**Extrahierter Text**
-*-*-

Die Feststellungen zu den Sprachkenntnissen des Beschwerdeführers, seiner mangelnden Berufsausbildung und zum Leben des Beschwerdeführers in Österreich, gründen auf seinen eigenen Angaben im Rahmen der Einvernahme vor dem Bundesamt für Fremdenwesen und Asyl und auf den im Akt einliegenden Unterlagen.

Die Feststellung zur strafgerichtlichen Verurteilung des Beschwerdeführers ergibt sich aus der Einsichtnahme in das österreichische Strafregister und den im Akt einliegenden Urteil des Landesgerichtes XXXX .

Der Feststellung betreffend die Zulässigkeit der Abschiebung gemäß § 46 FPG 2005 nach Serbien beruht darauf, dass der Beschwerdeführer weder vor der belangten Behörde noch in der Beschwerde konkrete Angaben dahingehend getätigt hat, denen zufolge eine rechtliche oder tatsächliche Unmöglichkeit der Abschiebung anzunehmen gewesen wäre. Da der Beschwerdeführer aus einem sicheren Herkunftsstaat stammt und auch aufgrund seiner persönlichen Umstände als gesunder Mann im arbeitsfähigen Alter kann nicht erkannt werden, dass dieser im Herkunftsstaat potentiell einer maßgeblichen Gefährdungslage ausgesetzt sein würde. Auch von Amts wegen ergibt sich kein Hinweis auf das mögliche Vorliegen einer im Fall einer Abschiebung drohenden Verletzung der körperlichen Unversehrtheit des Beschwerdeführers. Sollte der Beschwerdeführer bei seiner Rückkehr nach Serbien nicht mit familiärer Unterstützung rechnen können, so kann er auf Sozialhilfeleistungen zurückgreifen.

-*-*-

**Aufgabe A**
Übertragen Sie folgenden Satz aus dem Text zur Abschiebung nach Serbien ins Englische: „Auch von Amts wegen ergibt sich kein Hinweis auf das mögliche Vorliegen einer im Fall einer Abschiebung drohenden Verletzung der körperlichen Unversehrtheit des Beschwerdeführers.“
**Aufgabe B**
Geben Sie einen Abschnitt aus dem Text zur Abschiebung nach Serbien wortgetreu wieder. Setzen Sie bei den Worten „Die Feststellungen zu“ ein und enden Sie nach „Akt einliegenden Unterlagen.“.

**Extrahierte Angaben**

-*-*-

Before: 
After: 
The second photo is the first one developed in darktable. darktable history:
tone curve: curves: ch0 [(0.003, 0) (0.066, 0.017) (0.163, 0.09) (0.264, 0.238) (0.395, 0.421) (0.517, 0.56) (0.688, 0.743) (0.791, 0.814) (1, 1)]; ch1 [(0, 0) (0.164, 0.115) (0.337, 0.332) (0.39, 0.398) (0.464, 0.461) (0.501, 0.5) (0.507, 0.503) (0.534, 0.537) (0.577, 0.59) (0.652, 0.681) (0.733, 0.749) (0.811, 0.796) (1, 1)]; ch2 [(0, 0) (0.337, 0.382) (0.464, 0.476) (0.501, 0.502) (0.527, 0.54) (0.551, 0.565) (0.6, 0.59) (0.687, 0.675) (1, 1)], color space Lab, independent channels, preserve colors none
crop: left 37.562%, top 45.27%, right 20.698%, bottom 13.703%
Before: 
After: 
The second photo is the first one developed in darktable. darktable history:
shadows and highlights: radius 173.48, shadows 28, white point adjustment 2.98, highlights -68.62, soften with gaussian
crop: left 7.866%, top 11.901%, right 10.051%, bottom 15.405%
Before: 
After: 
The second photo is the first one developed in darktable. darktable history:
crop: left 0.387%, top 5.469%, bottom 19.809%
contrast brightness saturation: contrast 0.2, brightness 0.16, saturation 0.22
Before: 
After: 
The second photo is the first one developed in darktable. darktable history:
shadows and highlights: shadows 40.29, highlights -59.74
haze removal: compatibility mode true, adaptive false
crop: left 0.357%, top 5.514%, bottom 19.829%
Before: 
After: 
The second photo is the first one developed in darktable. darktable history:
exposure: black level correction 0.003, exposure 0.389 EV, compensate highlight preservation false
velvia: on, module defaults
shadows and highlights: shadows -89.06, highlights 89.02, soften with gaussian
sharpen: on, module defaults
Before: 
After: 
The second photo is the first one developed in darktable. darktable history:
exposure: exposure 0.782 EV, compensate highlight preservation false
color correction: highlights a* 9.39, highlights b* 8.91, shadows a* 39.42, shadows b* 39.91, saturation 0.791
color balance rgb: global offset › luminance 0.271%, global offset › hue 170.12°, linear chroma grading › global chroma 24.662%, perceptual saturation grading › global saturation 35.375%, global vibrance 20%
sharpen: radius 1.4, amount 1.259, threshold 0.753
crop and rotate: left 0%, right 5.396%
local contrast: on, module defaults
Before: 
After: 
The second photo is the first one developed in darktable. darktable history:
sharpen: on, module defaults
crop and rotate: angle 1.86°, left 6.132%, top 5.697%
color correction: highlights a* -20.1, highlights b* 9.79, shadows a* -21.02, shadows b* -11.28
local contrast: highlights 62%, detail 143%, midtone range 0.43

-*-*-

**Lösung A**
Nor is there, ex officio, any indication of a possible threat of a violation of the complainant's physical integrity in the event of deportation.

**Lösung B**
Die Feststellungen zu den Sprachkenntnissen des Beschwerdeführers, seiner mangelnden Berufsausbildung und zum Leben des Beschwerdeführers in Österreich, gründen auf seinen eigenen Angaben im Rahmen der Einvernahme vor dem Bundesamt für Fremdenwesen und Asyl und auf den im Akt einliegenden Unterlagen.